EXTRACTED ENTRIES:
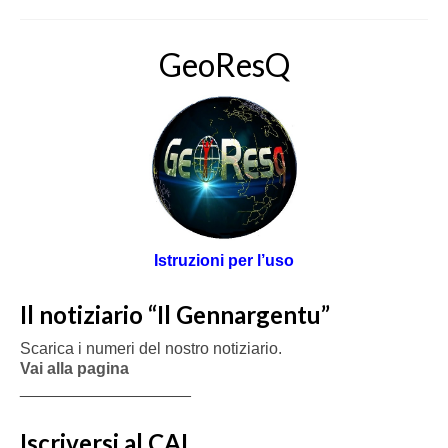
GeoResQ
Istruzioni per l’uso
Il notiziario “Il Gennargentu”
Scarica i numeri del nostro notiziario.
Vai alla pagina
___________________
Iscriversi al CAI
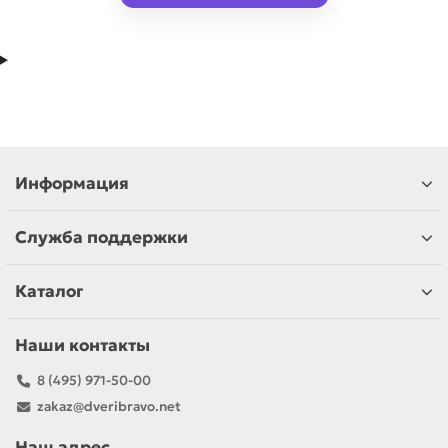
Информация
Служба поддержки
Каталог
Наши контакты
8 (495) 971-50-00
zakaz@dveribravo.net
Наш адрес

DIRECTIVE:
Reproduce the listing above with every occurrence of "notiziario" changed to "bollettino" and all other text left untouched. Omit the pictures.

WRITTEN ANSWER:
GeoResQ
Istruzioni per l’uso
Il bollettino “Il Gennargentu”
Scarica i numeri del nostro bollettino.
Vai alla pagina
___________________
Iscriversi al CAI
Информация
Служба поддержки
Каталог
Наши контакты
8 (495) 971-50-00
zakaz@dveribravo.net
Наш адрес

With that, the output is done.